Последние происходят потому, что правительство, нарушив Конституцию, лишило советских людей главных из конституционных прав - права на свободу слова, печати, собраний, митингов, демонстраций. Лишило тайно и, я бы сказал, нечистоплотно - путем внесения в Уголовный кодекс статей, замаскированно отменяющих конституционные свободы. Естественно, что в таких условиях "антисоветчиками" становятся как раз наиболее честные, наиболее порядочные, наиболее чуткие к чужому несчастью, наиболее независимые, с особо развитым чувством собственного достоинства и уважения к людям, наиболее доверчивые, можно даже сказать, наиболее наивные, верящие во все, что преподносится народу под покровом из красивых слов о чести, долге, идеалах, верящие всему, что пишется не только в конституции, но даже и в газетах.
И если бы наши суды были, как записано в Конституции, независимыми и подчинялись только закону, то они не приняли бы к производству ни одного из известных мне политических дел и возбудили бы перед Верховным Советом СССР вопрос о привлечении правительства к ответу за антиконституционные действия. Но суд есть то, что он есть на самом деле, - "орган власти" (В. И. Ленин) - и ничем иным быть не может. А будучи органом власти, он не может не участвовать и в антиконституционных, т. е. направленных против народа действиях, если власть идет на это. Таким же органом власти является и КГБ. И основное его назначение состоит отнюдь не в том, о чем говорят апологеты власти с официальных трибун, со страниц унифицированной прессы, с театральных подмостков, с экранов кино и телевизоров, из радиоприемников и репродукторов. Его задача - выполнять роль основного орудия насилия внутри страны при проведении в жизнь всех установок правительства, в том числе и антиконституционных, т. е. полностью противозаконных.
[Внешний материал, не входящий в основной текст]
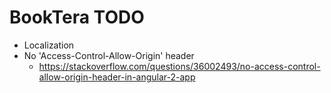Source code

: BookTera TODO
=============

* Localization
* No 'Access-Control-Allow-Origin' header
  * https://stackoverflow.com/questions/36002493/no-access-control-allow-origin-header-in-angular-2-app
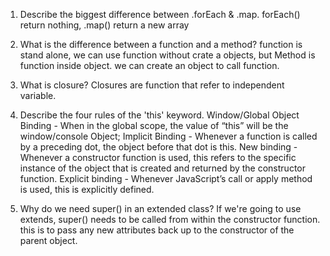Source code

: 1. Describe the biggest difference between .forEach & .map.
    forEach() return nothing,
    .map() return a new array 

2.  What is the difference between a function and a method?
    function is stand alone, we can use function without crate a objects, but Method is function inside object. we can create an object to call function.

3.  What is closure?
    Closures are function that refer to independent variable.

4.  Describe the four rules of the 'this' keyword.
    Window/Global Object Binding - When in the global scope, the value of “this” will be the window/console Object;
    Implicit Binding - Whenever a function is called by a preceding dot, the object before that dot is this.
    New binding - Whenever a constructor function is used, this refers to the specific instance of the object that is created and returned by the constructor function.
    Explicit binding - Whenever JavaScript’s call or apply method is used, this is explicitly defined.

5.  Why do we need super() in an extended class?
    If we're going to use extends, super() needs to be called from within the constructor function. this is to pass any new attributes back up to the constructor of the parent object.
Так поступают с узаконенными правами советских граждан. Еще хуже, когда признанные всем культурным миром. Права человека в нашей стране даже не декларированы. Говоря об этом, я имею в виду дела о нелегальных переходах границы и о других способах советских граждан покинуть свою страну. В статье 13 Всеобщей Декларации Прав Человека, принятой Организацией Объединенных Наций 10 декабря 1948 года, сказано: "Каждый человек имеет право свободно покидать страну, включая и свою собственную, и возвращаться в свою страну". Наше правительство в своих официальных заявлениях называет закрепленные в данной декларации права человека "общепризнанными нормами", а в законодательстве и в повседневной практике попирает эти "общепризнанные нормы". Название такому поведению найдите сами. Мое, пожалуй, будет слишком неблагозвучным. Многие советские граждане долгие годы томятся в тюрьмах и лагерях лишь за попытку воспользоваться одной из "общепризнанных норм" Декларации Прав Человека (ст. 13, пункт 2).